Professor Duncan Bentley

Vice-Chancellor and President

Academic qualifications

BA, LLB (Cape Town), LLM (London), LLM (Corporate and Commercial), PhD (Bond) FAAL, FCA, CTA, GAICD

Summary of previous experience

Professor Duncan Bentley brings to his role extensive experience leading public and private universities, in international law and taxation and as a company director.

He believes a dual-sector regional university sits at the heart of its communities, playing a core role in their prosperity and growth.

Throughout his career, Duncan has supported universities to grow through design thinking, digital innovation, deep community engagement and long-term global partnerships.

This includes introducing Federation University's new co-operative (co-op) education model, working with industry to co-design, co-develop and co-deliver programs to build a workforce to address skills shortages in the regions Federation serves.

Duncan has advised universities, research institutes, TAFEs and private providers to position and grow the overall quality and relevance of research, programs, curriculum, student experience and care, delivery, brand and marketing to meet the needs of key stakeholders in Australia and internationally.

He was appointed to the International Legal Services Advisory Council advising Government on Australia’s international performance in legal and related services. He also represented the Law Council of Australia on the Law Admissions Consultative Committee to the Council of Chief Justices.

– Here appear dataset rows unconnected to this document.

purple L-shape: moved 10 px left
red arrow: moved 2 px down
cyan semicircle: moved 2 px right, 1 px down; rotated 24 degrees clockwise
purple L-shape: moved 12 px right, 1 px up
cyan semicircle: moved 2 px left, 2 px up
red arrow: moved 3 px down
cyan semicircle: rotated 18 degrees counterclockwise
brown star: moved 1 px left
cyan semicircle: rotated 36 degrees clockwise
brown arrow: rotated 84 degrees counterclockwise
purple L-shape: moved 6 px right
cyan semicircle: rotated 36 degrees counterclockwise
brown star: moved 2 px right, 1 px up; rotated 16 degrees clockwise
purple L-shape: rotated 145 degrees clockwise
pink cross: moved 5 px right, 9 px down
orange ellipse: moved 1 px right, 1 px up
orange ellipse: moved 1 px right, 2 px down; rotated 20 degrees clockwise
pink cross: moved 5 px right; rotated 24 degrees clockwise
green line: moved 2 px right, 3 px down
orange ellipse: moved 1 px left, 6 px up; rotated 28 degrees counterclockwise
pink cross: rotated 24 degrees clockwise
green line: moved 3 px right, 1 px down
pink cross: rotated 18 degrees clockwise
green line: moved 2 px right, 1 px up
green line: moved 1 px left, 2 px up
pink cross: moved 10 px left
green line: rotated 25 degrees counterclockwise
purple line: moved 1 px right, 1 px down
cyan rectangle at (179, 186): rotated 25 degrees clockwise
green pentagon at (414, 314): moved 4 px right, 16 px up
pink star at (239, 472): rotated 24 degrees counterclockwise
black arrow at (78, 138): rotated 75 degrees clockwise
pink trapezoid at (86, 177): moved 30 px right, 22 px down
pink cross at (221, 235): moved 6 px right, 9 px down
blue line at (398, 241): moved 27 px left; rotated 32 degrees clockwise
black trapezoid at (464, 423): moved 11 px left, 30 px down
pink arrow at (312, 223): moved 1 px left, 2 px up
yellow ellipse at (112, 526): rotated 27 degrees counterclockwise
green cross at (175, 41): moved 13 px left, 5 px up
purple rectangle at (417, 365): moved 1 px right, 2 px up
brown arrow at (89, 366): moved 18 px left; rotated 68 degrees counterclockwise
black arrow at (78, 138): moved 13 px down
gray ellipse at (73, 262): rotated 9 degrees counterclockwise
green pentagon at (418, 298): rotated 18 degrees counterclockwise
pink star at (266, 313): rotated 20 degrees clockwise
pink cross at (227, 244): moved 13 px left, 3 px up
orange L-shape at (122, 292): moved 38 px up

He has consulted extensively to governments and businesses across five continents on international tax matters.

Duncan comes to Federation from a distinguished academic career at Swinburne University as Deputy-Vice-Chancellor (Academic). There, he led the academic, international, online and Indigenous portfolios.

Previously at Victoria University, he had oversight of strategy and governance, vocational education, external engagement and international.

This followed executive leadership roles at Curtin University and Bond University.

Before entering academia Duncan worked for multinational accounting firms based in London and Sydney.